Por: Raphael Rocha Lopes | 6 anos atrás

Dia atrás minha filha adquiriu um produto, desses que mulher usa para mudar o cabelo. Se está liso, querem crespo ou cacheado e vice-versa. Até aí tudo bem. Desde que me conheço por gente, as mulheres fazem isso.

O que incomodou foi o comentário do funcionário do estabelecimento: “Você tem 48 horas para trocar o produto aqui na loja se não funcionar. Depois só na assistência técnica.” Quarenta e oito horas o que, cara-pálida? E este procedimento não é exclusividade deste supermercado. Boa parte do comércio simplesmente desconsidera o Código de Defesa do Consumidor (CDC) que repousa sobre seus balcões.

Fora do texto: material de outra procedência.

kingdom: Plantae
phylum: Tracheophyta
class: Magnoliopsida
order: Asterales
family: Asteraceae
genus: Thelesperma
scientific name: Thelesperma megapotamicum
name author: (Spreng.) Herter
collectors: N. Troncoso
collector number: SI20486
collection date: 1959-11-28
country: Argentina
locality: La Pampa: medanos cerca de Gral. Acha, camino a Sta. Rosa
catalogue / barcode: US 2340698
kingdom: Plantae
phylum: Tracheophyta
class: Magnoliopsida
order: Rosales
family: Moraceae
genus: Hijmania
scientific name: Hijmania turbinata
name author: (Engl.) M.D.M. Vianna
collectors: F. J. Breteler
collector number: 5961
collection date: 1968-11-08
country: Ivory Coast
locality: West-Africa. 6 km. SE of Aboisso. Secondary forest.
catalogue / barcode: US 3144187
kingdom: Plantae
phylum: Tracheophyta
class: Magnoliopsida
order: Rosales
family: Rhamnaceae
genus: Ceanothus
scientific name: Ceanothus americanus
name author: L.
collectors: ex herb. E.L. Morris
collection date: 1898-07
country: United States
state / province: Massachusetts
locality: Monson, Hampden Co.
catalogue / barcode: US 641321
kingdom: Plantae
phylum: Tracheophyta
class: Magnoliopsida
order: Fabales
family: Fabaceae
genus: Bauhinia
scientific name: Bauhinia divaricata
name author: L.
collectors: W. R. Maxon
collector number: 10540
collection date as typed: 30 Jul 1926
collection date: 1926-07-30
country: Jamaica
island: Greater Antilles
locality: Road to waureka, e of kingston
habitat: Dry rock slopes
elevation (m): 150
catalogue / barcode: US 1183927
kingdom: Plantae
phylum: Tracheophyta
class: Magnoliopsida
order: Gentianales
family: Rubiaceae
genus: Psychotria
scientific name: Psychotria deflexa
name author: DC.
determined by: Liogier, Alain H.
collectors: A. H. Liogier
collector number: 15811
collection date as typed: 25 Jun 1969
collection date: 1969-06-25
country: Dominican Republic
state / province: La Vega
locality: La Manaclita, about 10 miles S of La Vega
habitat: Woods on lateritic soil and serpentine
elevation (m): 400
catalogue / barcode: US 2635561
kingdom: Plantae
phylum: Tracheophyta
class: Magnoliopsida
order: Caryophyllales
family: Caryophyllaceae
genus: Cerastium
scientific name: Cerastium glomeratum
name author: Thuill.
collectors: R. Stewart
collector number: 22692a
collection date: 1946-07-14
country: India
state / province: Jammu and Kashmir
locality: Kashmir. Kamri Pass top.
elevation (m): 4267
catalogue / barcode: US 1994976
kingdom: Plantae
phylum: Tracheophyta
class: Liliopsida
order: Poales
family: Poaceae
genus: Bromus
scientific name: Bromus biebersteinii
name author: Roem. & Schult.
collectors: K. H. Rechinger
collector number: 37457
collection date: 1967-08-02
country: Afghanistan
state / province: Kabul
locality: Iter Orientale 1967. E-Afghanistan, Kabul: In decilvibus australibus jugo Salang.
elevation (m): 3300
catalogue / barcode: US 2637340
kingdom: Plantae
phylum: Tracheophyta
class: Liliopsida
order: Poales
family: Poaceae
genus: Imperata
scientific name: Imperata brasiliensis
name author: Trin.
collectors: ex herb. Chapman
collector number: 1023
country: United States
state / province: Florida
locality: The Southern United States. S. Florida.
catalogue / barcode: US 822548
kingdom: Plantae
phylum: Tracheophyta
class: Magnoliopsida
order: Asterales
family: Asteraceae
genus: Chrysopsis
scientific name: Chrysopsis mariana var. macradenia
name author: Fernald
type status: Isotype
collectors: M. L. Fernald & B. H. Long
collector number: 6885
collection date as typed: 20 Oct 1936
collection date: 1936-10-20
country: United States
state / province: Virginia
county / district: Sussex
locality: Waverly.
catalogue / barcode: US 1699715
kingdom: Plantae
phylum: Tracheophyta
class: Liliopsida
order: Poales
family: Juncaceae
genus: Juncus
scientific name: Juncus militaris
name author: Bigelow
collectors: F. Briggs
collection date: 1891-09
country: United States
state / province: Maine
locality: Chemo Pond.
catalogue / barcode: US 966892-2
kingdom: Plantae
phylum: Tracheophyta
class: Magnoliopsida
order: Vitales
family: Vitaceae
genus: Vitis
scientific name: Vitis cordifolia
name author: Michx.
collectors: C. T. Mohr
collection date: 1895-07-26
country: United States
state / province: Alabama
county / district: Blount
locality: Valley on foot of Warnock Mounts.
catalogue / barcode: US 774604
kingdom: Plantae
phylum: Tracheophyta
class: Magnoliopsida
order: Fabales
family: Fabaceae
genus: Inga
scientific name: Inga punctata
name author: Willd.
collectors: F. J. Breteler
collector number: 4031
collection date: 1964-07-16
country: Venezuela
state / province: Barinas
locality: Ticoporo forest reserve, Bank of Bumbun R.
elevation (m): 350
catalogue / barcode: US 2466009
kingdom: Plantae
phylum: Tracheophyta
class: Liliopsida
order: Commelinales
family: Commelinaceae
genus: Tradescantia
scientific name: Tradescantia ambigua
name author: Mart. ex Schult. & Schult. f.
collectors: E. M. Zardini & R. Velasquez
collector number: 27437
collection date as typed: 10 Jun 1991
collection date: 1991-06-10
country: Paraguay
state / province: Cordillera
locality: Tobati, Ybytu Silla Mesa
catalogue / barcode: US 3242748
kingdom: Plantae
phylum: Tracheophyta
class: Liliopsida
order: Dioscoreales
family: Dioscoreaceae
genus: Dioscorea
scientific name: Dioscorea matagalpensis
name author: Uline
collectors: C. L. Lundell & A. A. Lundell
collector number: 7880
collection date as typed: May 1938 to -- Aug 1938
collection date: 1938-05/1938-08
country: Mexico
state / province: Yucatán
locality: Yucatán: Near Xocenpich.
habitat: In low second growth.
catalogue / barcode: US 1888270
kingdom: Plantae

O art. 18 do CDC estabelece que “os fornecedores de produtos de consumo duráveis ou não duráveis respondem solidariamente pelos vícios de qualidade ou quantidade que os tornem impróprios ou inadequados ao consumo a que se destinam ou lhes diminuam o valor …” O prazo para reclamar, se não houver garantia contratual maior, é de 30 dias se forem produtos não duráveis e 90 se forem duráveis.

Em nenhum lugar a Lei diz que o consumidor que comprou o produto na loja X tem que levá-lo na assistência técnica Y. Ou seja, quem vendeu tem que responder pelos defeitos do produto. Imaginem, os senhores, se o produto adquirido só tiver assistência técnica em outra cidade ou Estado. O consumidor terá que se deslocar até lá? É óbvio que não!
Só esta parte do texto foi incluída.